Eğitim Bir Sen, medeniyetimizin temel değerlerini göz önünde bulundurarak, yarının tarihine olumlu ve erdemli bir miras bırakmak; tarihe not düşmek ve insanlık birikimine katkıda bulunarak, yarının inşasında aktif rol almak çabası ve gayretindedir. Eğitim-Bir-Sen bir birlikteliktir. Yalnız bu birliktelik sıradan, rastgele, “haydi bugün bir araya gelelim” şeklinde tasarlanmış bir birliktelik değildir. Mazisi olan, amacı olan, bir gayret etrafında şekillenen bir birlikteliktir. Kuruş değil, duruş birlikteliğidir, değerler birlikteliğidir.

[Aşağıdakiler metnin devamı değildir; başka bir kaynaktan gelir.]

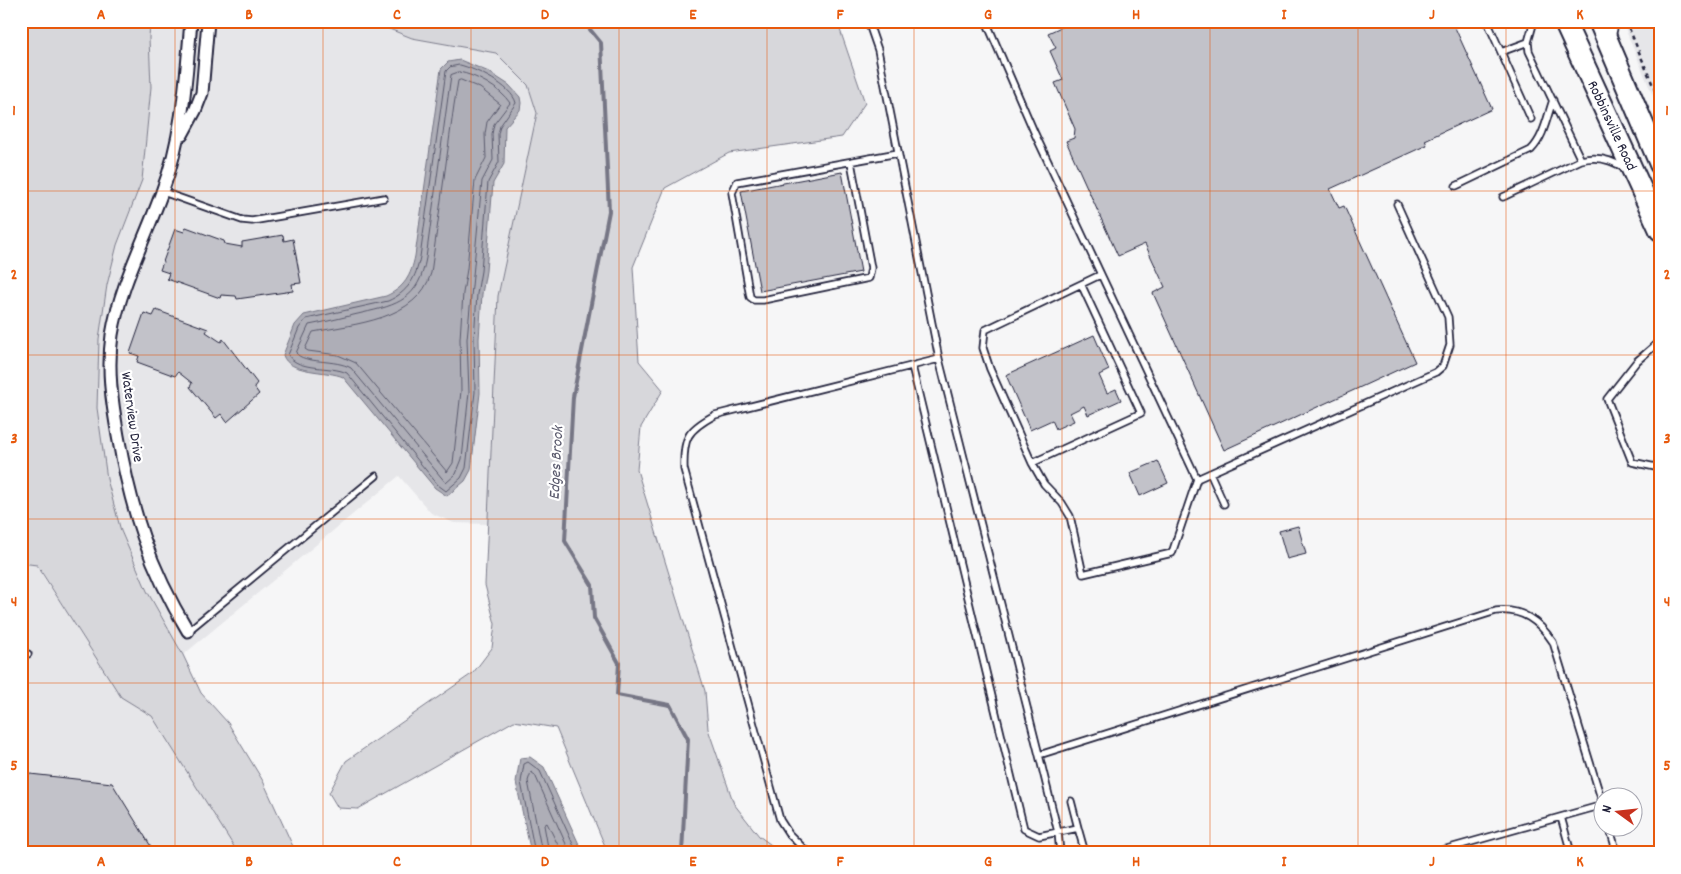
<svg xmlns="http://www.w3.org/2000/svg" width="1681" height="874" viewBox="0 0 1681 874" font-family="Dekko,sans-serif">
<rect width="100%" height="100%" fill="#f6f6f7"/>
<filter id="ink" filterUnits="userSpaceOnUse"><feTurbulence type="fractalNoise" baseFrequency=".02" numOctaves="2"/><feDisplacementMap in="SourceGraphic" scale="10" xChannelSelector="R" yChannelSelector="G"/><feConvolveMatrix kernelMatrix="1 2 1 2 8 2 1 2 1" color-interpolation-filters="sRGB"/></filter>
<g filter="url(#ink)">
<!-- built -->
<path fill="#e6e6e9" d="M150,21H369L412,38L496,53L528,85L537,113L498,296L488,524L454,523L431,513L399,476L183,655L147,591L121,531L107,479L97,408L99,339L107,285L117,245L142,180L151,87L149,38Z
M1622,21H1660V113Z
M21,563L36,565L121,696L152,716L238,853H21Z"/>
<!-- green -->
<path fill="#d7d7db" stroke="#7c7c8b" d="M21,21H150L149,38L151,87L142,180L117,245L107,285L99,339L97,408L107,479L121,531L147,591L183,655L201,693L228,723L263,781L296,853H238L152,716L121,697L37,565L21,563Z
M369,21H837L865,103L842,137L729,153L665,188L633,267L639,361L663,390L641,427L637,470L705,691L708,729L734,804L759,836L782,853H610L605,846L556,728L514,721L358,809L338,808L329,793L346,761L473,673L492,648L495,624L485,585L498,296L537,113L528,85L496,53L412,38Z"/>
<!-- water -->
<path fill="#aeaeb7" stroke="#767685" d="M460,60L489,72L509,85L520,97L521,103L520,110L505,127L504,164L493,183L486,271L482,294L479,339L480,393L471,470L465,481L447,496L435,488L343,377C328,370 288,374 283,355L295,325L304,315L386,296C404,288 411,276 415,256L441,69L448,62Z
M530,757L544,767L583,853H531L516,782L520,758Z"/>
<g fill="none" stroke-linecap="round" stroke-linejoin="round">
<!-- shore -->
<path stroke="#5a5a6d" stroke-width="1" d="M460,65C476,69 512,86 516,103L500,126L498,134L499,162L488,182L481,271L477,294L474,339L475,392L466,468L461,478L446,491L438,485L347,373C330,365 299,372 288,355L299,328L306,319L388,301C408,292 416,278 420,257L446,71L450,67Z
M459,72C476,75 500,88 510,103L494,124L492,134L493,160L482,181L467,339L469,392L462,459L456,474L446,483L351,368C336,359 304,364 296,353L309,325C326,322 344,317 362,313C398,305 419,299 426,258L451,75Z
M461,80L480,88L500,104L487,122L485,134L486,158L475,180L467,269L463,293L460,339L461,391L453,463L447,472L356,363L338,355L308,351L305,349L313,332C354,324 418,320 431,273L454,105L458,81Z
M535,853L521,782L524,764L528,762L540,771L577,853
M542,853L528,781L531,772L535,775L570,853
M549,853L544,825L547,823L562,853"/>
<!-- stream -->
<path stroke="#767685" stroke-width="4" d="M583,21L601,43L609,211L573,397L565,541L592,585L594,618L619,663L617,695L670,705L688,739L682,853"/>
</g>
<!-- building -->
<path fill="#c2c2c9" stroke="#22223b" d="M1074,21H1452L1492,109L1425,140L1427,145L1330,189L1339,208L1344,206L1415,362L1224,450L1153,293L1165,287L1145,244L1118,256L1066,141L1074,138L1075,129L1055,83L1063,80L1050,51L1056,48L1048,33Z
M842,172L861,272L760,291L741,191Z
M186,227L224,241L225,244L242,247V242L283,235L284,241L293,239L301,283L292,284L293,291L237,299L236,296L221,295L220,298L167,279L169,273L160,270L175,229L184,232Z
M156,310L208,329L206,332L221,342L223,339L257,383L254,387L259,394L227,422L221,414L216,418L190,387L192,383L178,372L175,376L137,362L139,356L130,353L144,313L153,316Z
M1094,335L1109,370L1099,375L1107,393L1116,389L1121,400L1088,415L1084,406L1070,413L1074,421L1056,429L1052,420L1030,430L1006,375Z
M1158,461L1168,483L1140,496L1130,473Z
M1298,526L1306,554L1287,559L1279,531Z
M21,773L112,783L155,853H21Z"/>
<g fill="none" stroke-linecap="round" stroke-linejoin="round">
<!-- service casing -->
<g stroke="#22223b" stroke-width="9">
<path id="service" d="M868,21L878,50L939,359L1039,755L1496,611C1522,608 1539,621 1553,642L1604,808
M986,21L1035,134L1197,479L1172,553L1083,574L1070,516L1062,503L1044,484L1032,463L990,369L983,348L985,330L1100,275
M1487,21L1531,119
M1534,21L1528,42L1529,51L1581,160
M1612,36L1616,21
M1501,52L1528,42
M851,162L871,268L869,278L763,300H754L750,297L732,193L737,182L898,153
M1456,186L1531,150C1544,137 1547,117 1553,100
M163,192L242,220L252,221L384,198
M1503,197L1581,160C1597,156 1611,159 1625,169
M1660,341L1637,361L1607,399L1632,462L1660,468
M912,366L1024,829L1039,836L1078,828L1071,801
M1032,463L1141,413L1081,284
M1210,473L1224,504
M1197,479L1436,372L1443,366L1450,345L1448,317L1397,204
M188,631L376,476
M21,653L28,654
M1039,755L1058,832L1060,853
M1561,817L1571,853
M1609,826L1617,853
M1078,828L1085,853
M808,853L789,834L780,820L684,469C683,438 687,430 715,415L939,359
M1432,853L1603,805"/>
</g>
<!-- minor casing -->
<g stroke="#22223b" stroke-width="15">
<path id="minor" d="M182,135L195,111L202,93L208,21
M188,631C149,567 131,509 118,436C112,402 107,370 112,335C120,285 145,240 162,192C183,137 186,79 191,21"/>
</g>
<!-- trunk casing -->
<g stroke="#22223b" stroke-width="24">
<path id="trunk" d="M1564,21L1660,230
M1599,21L1660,164"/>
</g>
<!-- path -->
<path stroke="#22223b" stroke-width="2.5" stroke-dasharray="4 4" stroke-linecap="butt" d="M1626,21L1660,102"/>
<!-- service -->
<use href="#service" stroke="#fff" stroke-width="5.5"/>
<!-- minor -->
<use href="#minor" stroke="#fff" stroke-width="11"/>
<!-- trunk -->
<use href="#trunk" stroke="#fff" stroke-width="20"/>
</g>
</g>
<!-- grid -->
<path fill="none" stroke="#e8590c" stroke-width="1" stroke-opacity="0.55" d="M175,21V853M323,21V853M471,21V853M619,21V853M767,21V853M914,21V853M1062,21V853M1210,21V853M1358,21V853M1506,21V853M21,191H1660M21,355H1660M21,519H1660M21,683H1660"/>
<g text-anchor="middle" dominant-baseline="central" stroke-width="4.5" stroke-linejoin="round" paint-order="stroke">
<!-- street labels -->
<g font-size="15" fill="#22223b" stroke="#fff">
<text transform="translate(1611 126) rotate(65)">Robbinsville Road</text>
<text transform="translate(131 417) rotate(82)">Waterview Drive</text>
</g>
<!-- water labels -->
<g font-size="16" font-style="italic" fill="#5a5a6d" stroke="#fff">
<text transform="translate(557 463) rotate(-87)">Edges Brook</text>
</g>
</g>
<!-- margin -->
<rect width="1681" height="874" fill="none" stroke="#fff" stroke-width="55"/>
<!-- north arrow -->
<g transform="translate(1618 812) rotate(285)"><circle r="24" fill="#ffffff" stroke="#a7a7b1"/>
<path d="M0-4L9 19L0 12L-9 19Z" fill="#c8321e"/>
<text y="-8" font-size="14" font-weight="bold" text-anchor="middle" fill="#22223b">N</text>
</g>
<rect x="28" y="28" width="1626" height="818" fill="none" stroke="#e8590c" stroke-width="2"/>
<g font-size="16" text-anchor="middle" font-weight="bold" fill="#e8590c">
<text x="101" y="19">A</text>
<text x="249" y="19">B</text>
<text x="397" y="19">C</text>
<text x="545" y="19">D</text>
<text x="693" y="19">E</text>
<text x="840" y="19">F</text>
<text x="988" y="19">G</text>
<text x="1136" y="19">H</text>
<text x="1284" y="19">I</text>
<text x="1432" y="19">J</text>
<text x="1580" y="19">K</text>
<text x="14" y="115">1</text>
<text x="1667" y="115">1</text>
<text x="14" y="279">2</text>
<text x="1667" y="279">2</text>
<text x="14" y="443">3</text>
<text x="1667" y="443">3</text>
<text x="14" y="606">4</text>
<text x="1667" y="606">4</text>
<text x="14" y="770">5</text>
<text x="1667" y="770">5</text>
<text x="101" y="866">A</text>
<text x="249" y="866">B</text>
<text x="397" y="866">C</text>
<text x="545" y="866">D</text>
<text x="693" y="866">E</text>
<text x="840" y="866">F</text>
<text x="988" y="866">G</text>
<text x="1136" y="866">H</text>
<text x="1284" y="866">I</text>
<text x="1432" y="866">J</text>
<text x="1580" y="866">K</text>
</g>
</svg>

Bürokratik oligarşinin toplum mühendisliği ve jakoben yaklaşımı yerine millet iradesinin hakim olduğu özgürlükçü anlayışıbenimseyen, bu konuda belirlediği yol haritasıdoğrultusunda sahaya çıkan Eğitim-Bir-Sen teşkilatı, bulunduğu konumla yetinmeyerek zirvedeki yerini sağlamlaştırmanın, mazlumun ve mağdurun sesi olmanın mücadelesini, çalışmalarına ara vermeden sürdürmektedir.
Toplu sözleşme Kazanımlarımız
2013-2014 dönemine ilişkin toplu sözleşme tekliflerimizi yoğun bir hazırlık süreciyle, teşkilatımızın, üyelerimizin ve kamu görevlerinin talep ve önerilerini de dikkate alarak belirledik. Toplu sözleşme görüşmelerinin bütün oturumlarında, komisyon toplantılarında tekliflerimizin gerekçelerini, dayanaklarını ve hayata geçirilmesi durumunda kamu maliyesine etkilerini ve sosyal hayata katkılarını dile getirip ifade ettik. İlk toplu sözleşme sürecindeki kurumsal hafıza deneyim ve birikimlerimizden yararlanarak, ikinci toplu sözleşmede proaktif bir perspektifle süreci yönettik. Eğitim çalışanlarının odak noktasını oluşturduğu ve yıllardır konuşulan eğitim sorunlarının topyekûn irdelendiği, eğitim çalışanları adına önemli kazanımlarının elde edildiği bir toplu sözleşme sürecini yaşadık ve eğitim çalışanlarımız adına güzel kazanımlar elde ettik.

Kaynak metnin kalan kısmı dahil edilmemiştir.